Managing foreign keys when using pg_restore with multiple dumps


I have a bit of a weird issue. We were trying to create a database baseline for our local environment that has very specific data pre-seeded into it. Our hopes were to make sure that everyone was operating with the same data, making collaboration and reviewing code a bit simpler.

My idea for this was to run a command to dump the database whenever we run a migration or decide a new account is necessary for local dev. The issue with this is the database dump is around 17MB. I'm trying to avoid us having to add a 17MB file to GitHub every time we update the database.

So the best solution I could think of was to setup a script to dump each individual table in the database. This way, if a single table is updated, we'd only be pushing that backup to GitHub and it would be more along a ~200kb file as opposed to 17mb.

The main issue I'm running into with this is trying to restore the database. With a full dump, handling the foreign keys is relatively simple as it's all done in a single restore command. But with multiple restores, it gets a bit more complicated.

I'm looking to find a way to restore all tables to a database, ignoring triggers and constraints, and then enabling them again once the data has been populated. (or find a way to export the tables based on the order the foreign keys are defined). There are a lot of tables to work with, so doing this manually would be a bit of a task.

I'm also concerned about the relational integrity of the database if I disabled/re-enable constraints. Any help or advice would be appreciated.

Right now I'm running the following on every single table:

pg_dump postgres://user:password@pg:5432/database -t table_name -Fc -Z9 -f /data/www/database/data/table_name.bak

And then this command to restore all backups to the DB.
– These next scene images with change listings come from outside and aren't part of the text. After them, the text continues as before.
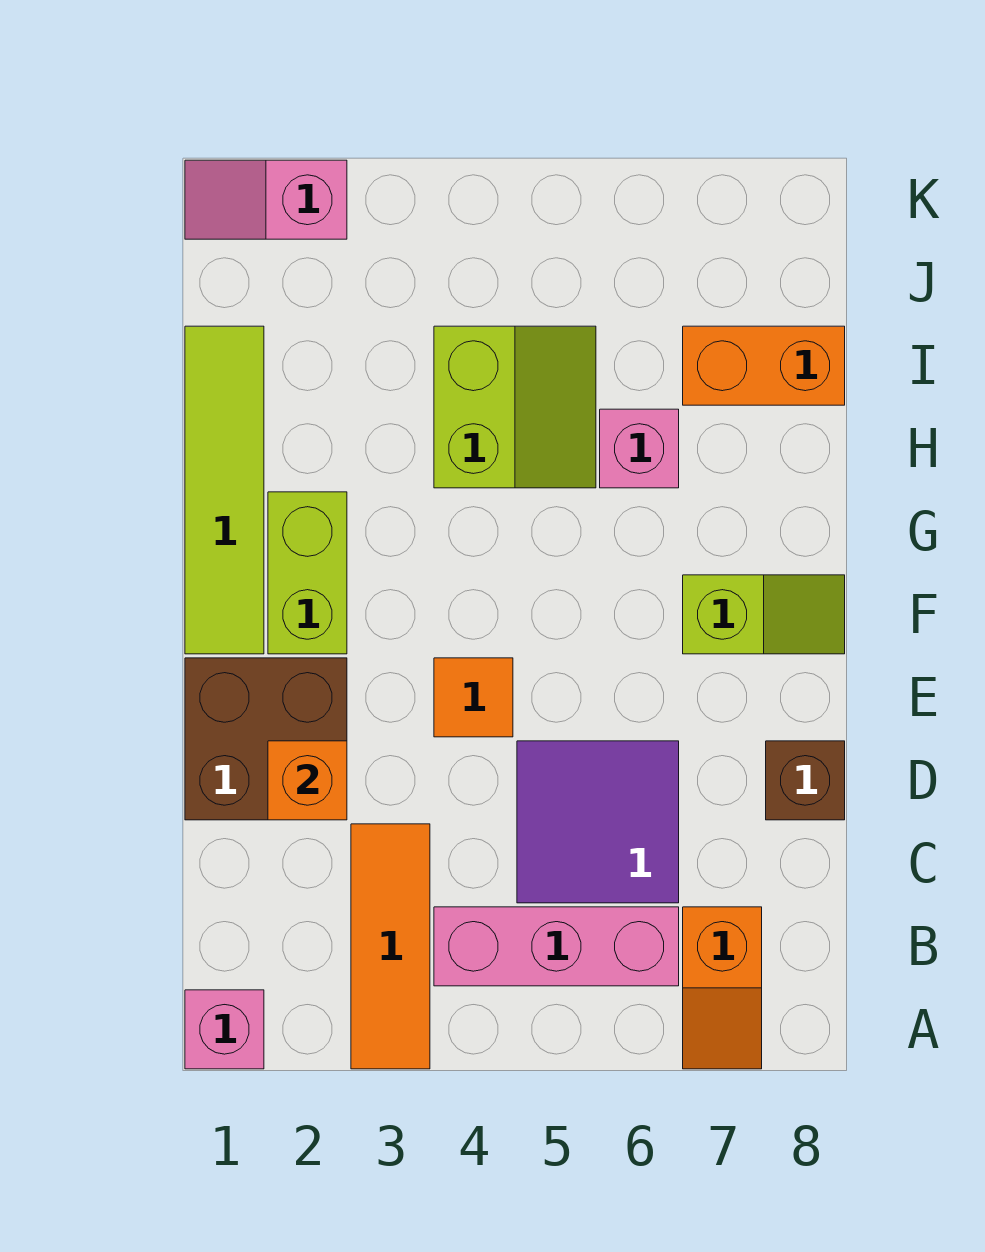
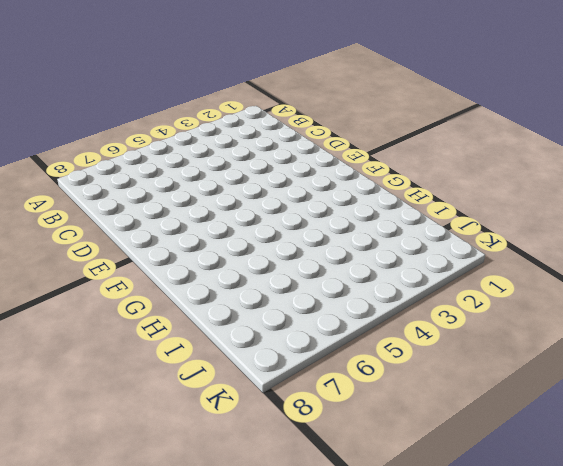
none -> pink brick A1 level 1
none -> orange tile A3:C3 level 1
none -> orange slope A7:B7 level 1 top B

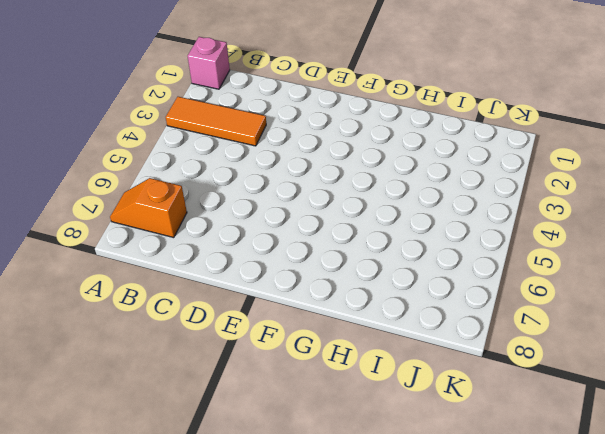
none -> pink brick B4:B6 level 1
none -> purple tile C5:D6 level 1
none -> brown brick D1:E2 level 1

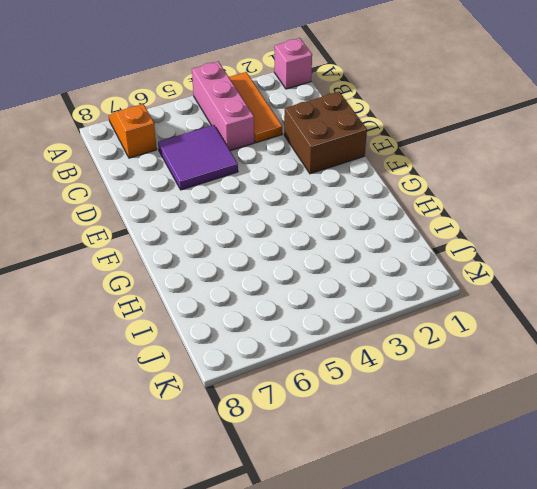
pink brick A4:C4 level 1 -> pink brick B4:B6 level 1
none -> brown brick D8 level 1
none -> orange tile E4 level 1
none -> lime tile F1:I1 level 1

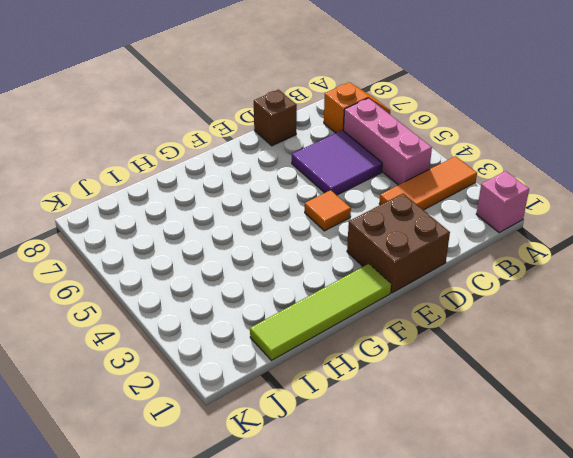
none -> lime brick F2:G2 level 1
none -> lime slope F7:F8 level 1 top 7
none -> lime slope H4:I5 level 1 top 4

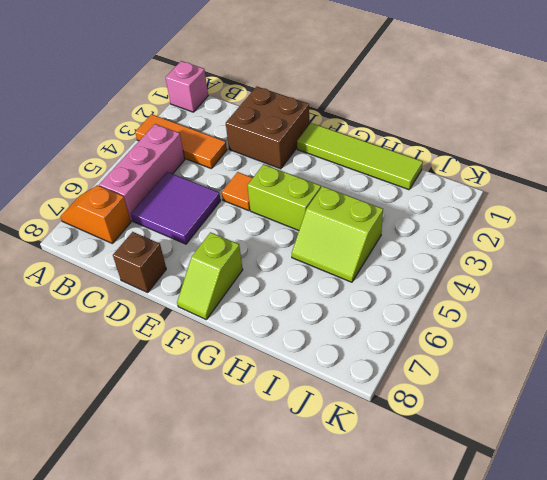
lime brick F4:G4 level 1 -> lime brick F2:G2 level 1
none -> pink brick H6 level 1
none -> orange brick I7:I8 level 1
none -> pink slope K1:K2 level 1 top 2

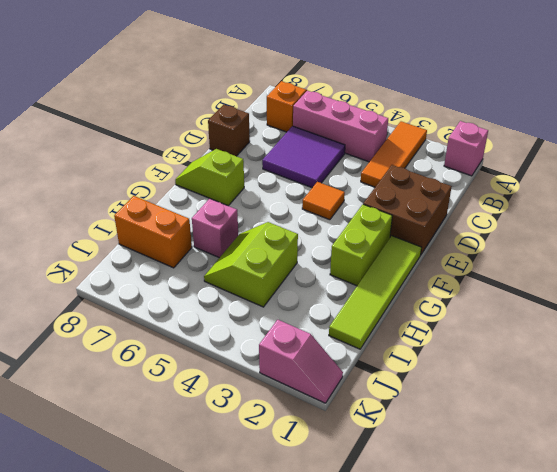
none -> orange brick D2 level 2

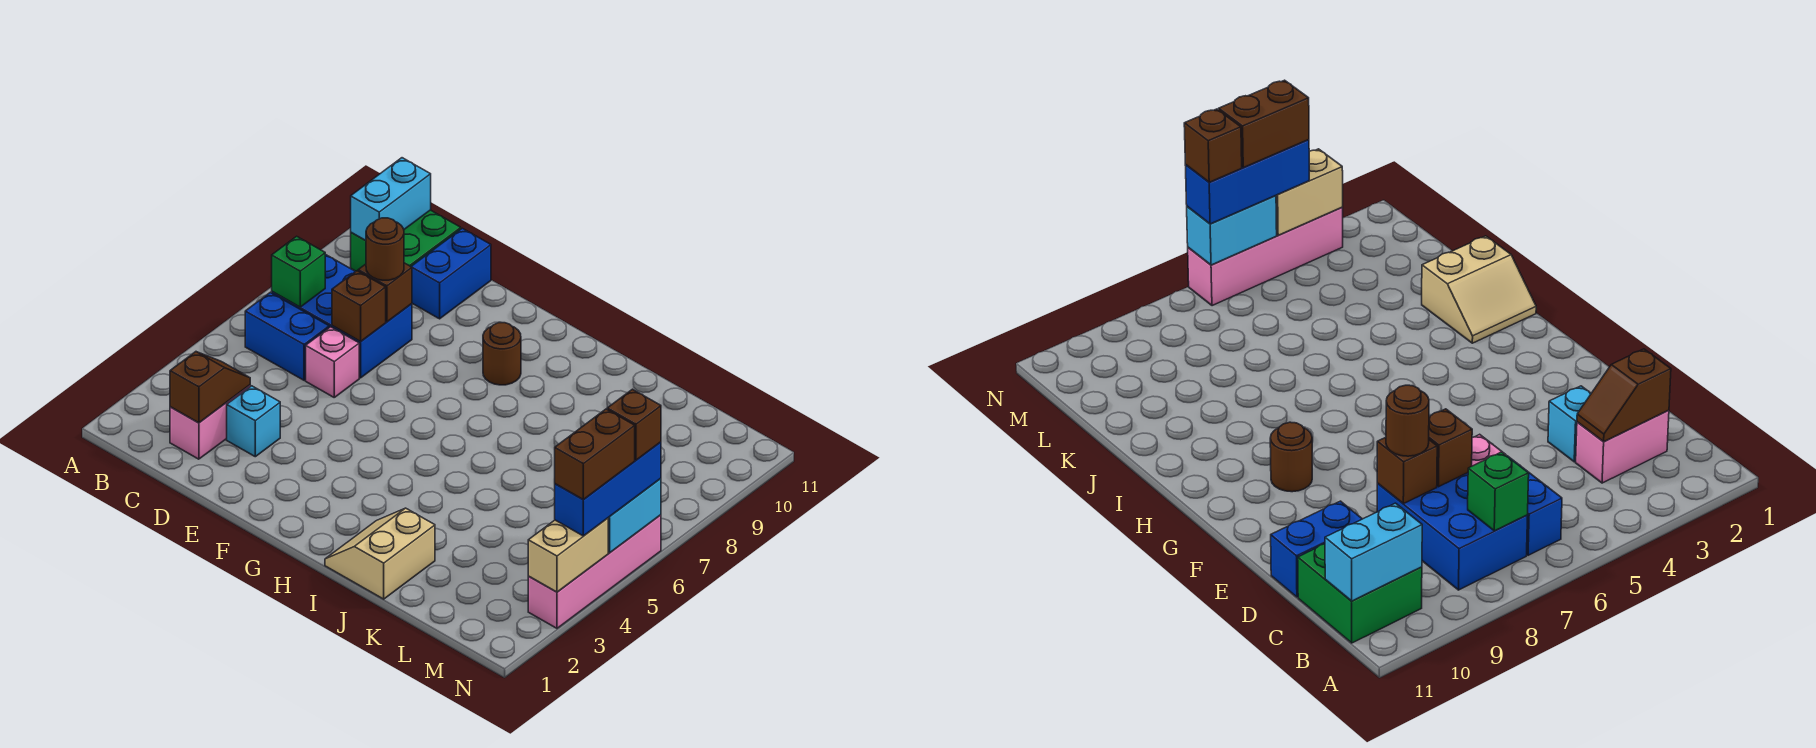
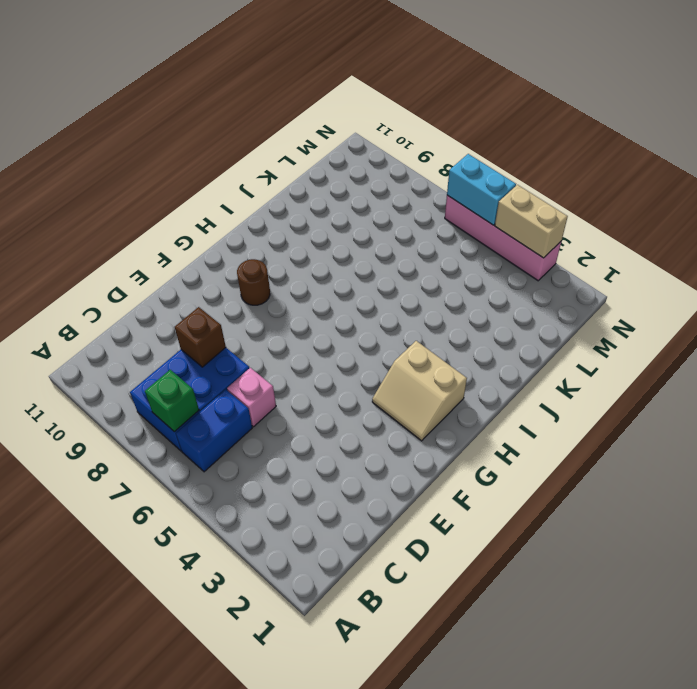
tan slope G2:H3 level 1 top H -> tan slope I1:J2 level 1 top J
none -> green brick B10:C11 level 1
none -> pink brick C2:C3 level 1
none -> cyan brick D3 level 1

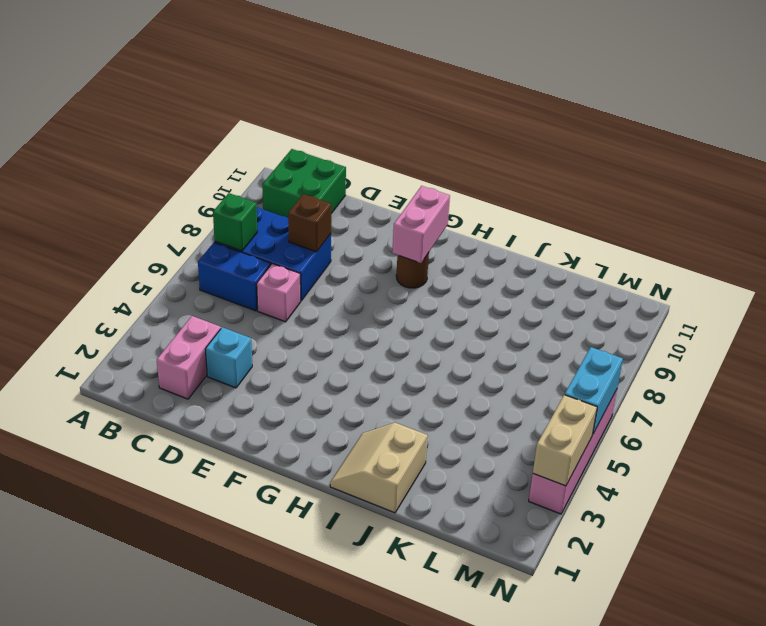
pink brick G9:G10 level 2 -> none
none -> blue brick D10:D11 level 1
none -> cyan brick B10:B11 level 2
none -> brown slope C2:C3 level 2 top 2

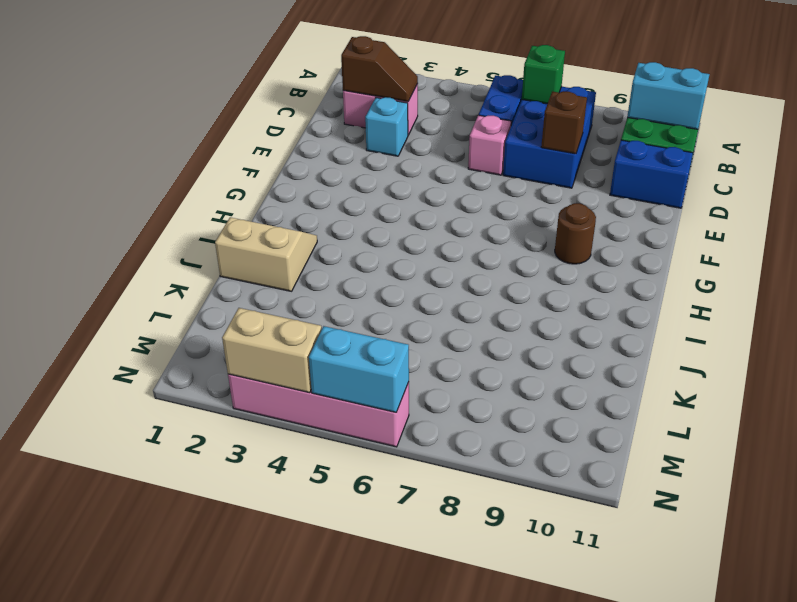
none -> brown brick D7 level 2
none -> brown round brick D8 level 3
none -> blue brick N4:N6 level 3

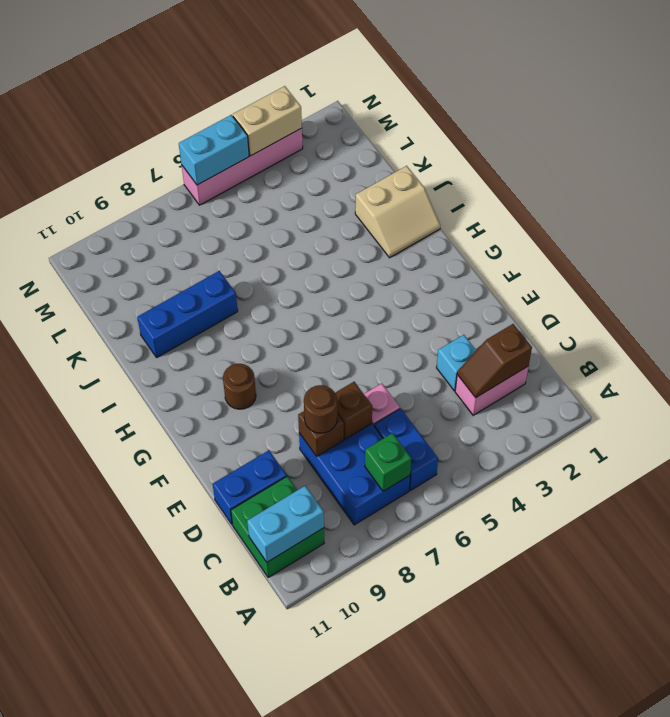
blue brick J8:J10 level 1 -> blue brick N4:N6 level 3
none -> brown brick N4:N5 level 4
none -> brown brick N6 level 4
$data_command = "pg_restore --disable-triggers -d $dbUrl -Fc \"%s\"";
$backups = glob("$directory*.bak");
    foreach($backups as $data_file){
        if($data_file != 'data_roles.bak') {
            exec(sprintf($data_command, $data_file));
        }
    }

This obviously doesn't work as I hit a ton of "Relationship doesn't exist" errors. I guess I'm just looking for a better way to accomplish this.


Solution

  • I would separate the table data and the database metadata.

    Create a pre- and post-data scfipt with

    pg_dump --section=pre-data -f pre.sql mydb
    pg_dump --section=post-data -f post.sql mydb
    

    Then dump just the data for each table:

    pg_dump --section=data --table=tab1 -f tab1.sql mydb
    

    To restore the database, first restore pre.sql, then all the table data, then post.sql.

    The pre- and post-data will change often, but they are not large, so that shouldn't be a problem.